Devil Anse apparently deserted the Confederate service before the end of 1863. One explanation offered for his departure is that he refused to carry out an order of a court-martial to execute two soldiers, his cousin George Hatfield and Philip Lambert, for taking unofficial leave. Another version is that he lost interest in the Confederate cause after the death of his friend Brigadier General John B. Floyd, who was removed from his command by President Jefferson Davis following the Union capture of Fort Donelson. Floyd later became a major general in the Virginia forces and served in the Big Sandy Valley, where he suffered an extreme exposure that may have contributed to his death on August 26, 1863. Either reason appears to be in keeping with the temperament and character of Devil Anse.

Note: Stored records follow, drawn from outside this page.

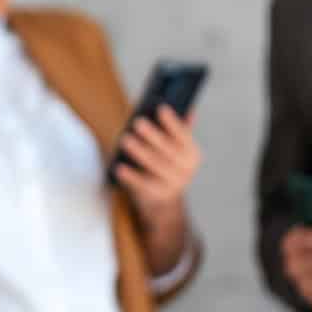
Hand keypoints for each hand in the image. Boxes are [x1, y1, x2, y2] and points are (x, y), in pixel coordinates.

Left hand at [114, 106, 201, 227]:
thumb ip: (180, 131)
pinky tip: (119, 167)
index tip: (161, 108)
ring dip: (139, 151)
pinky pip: (142, 183)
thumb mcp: (176, 151)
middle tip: (137, 122)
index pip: (183, 135)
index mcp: (192, 154)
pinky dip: (130, 176)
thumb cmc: (167, 166)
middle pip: (167, 149)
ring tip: (125, 139)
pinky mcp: (157, 195)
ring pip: (154, 164)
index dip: (172, 122)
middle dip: (152, 135)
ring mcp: (173, 184)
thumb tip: (188, 108)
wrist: (164, 203)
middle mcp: (186, 169)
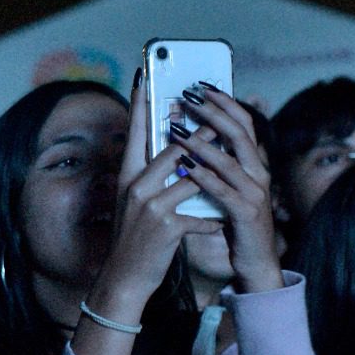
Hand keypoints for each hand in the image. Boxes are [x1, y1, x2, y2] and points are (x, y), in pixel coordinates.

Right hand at [87, 70, 222, 322]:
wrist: (124, 278)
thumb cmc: (134, 239)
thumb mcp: (136, 203)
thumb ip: (153, 177)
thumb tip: (177, 153)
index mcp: (127, 177)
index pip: (134, 132)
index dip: (141, 102)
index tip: (145, 75)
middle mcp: (136, 186)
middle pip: (169, 147)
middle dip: (194, 127)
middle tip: (208, 105)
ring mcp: (151, 206)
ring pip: (189, 174)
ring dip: (212, 161)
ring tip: (231, 146)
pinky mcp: (167, 226)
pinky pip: (198, 213)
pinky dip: (213, 216)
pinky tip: (223, 217)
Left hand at [165, 86, 281, 292]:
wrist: (256, 262)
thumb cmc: (236, 222)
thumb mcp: (229, 187)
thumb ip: (218, 165)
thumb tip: (192, 138)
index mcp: (254, 164)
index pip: (242, 124)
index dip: (224, 103)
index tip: (201, 85)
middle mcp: (259, 173)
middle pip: (239, 133)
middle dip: (213, 112)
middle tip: (189, 96)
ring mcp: (255, 193)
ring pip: (229, 160)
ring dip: (202, 142)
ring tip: (176, 129)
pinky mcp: (246, 214)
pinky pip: (223, 191)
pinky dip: (204, 177)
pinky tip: (185, 167)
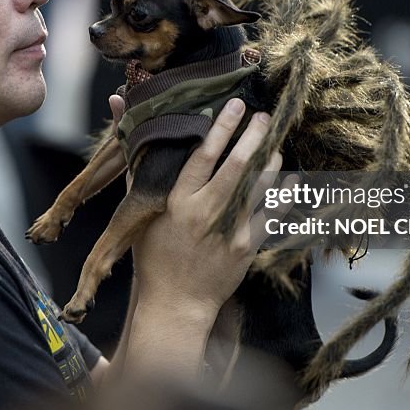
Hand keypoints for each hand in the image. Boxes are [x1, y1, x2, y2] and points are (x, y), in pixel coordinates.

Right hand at [132, 97, 281, 318]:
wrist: (176, 304)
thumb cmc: (153, 257)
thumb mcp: (138, 212)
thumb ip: (136, 166)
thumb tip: (119, 111)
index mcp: (177, 201)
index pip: (202, 155)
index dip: (221, 127)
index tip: (234, 105)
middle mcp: (205, 213)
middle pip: (237, 165)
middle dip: (253, 136)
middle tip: (264, 116)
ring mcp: (230, 231)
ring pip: (259, 186)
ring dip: (271, 160)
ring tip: (276, 142)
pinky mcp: (247, 248)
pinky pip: (273, 214)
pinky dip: (284, 194)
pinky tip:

The desertion of Devil Anse, nevertheless, may also be viewed in a broader context. The entry of West Virginia into the Union on June 20, 1863, left Confederate sympathizers within its borders in a precarious position. They had much to lose, both in political rights and property confiscations, by open opposition to the new state in which they resided. By the latter part of 1863 Union forces clearly had the upper hand in most of West Virginia and in eastern Kentucky as well. Moreover, the tide of war had turned against the Confederacy on nearly every major battlefront. Recognizing that their families and property at home were in grave jeopardy and having no desire to become martyrs to a lost cause, numerous Hatfields and McCoys, as well as members of other Tug Valley clans, began to desert the Confederate ranks in the autumn and winter of 1863. The Hatfield deserters included not only Devil Anse but also two of his brothers, Ellison, a second lieutenant, and Elias, a private, and his cousin Ephraim in Company B of the Forty-fifth Battalion. Among the McCoys who left Confederate service was Selkirk, who resided in Logan County. Randolph McCoy also apparently took unofficial leave in 1863, although some accounts maintain that he spent the last years of the conflict as a prisoner of war.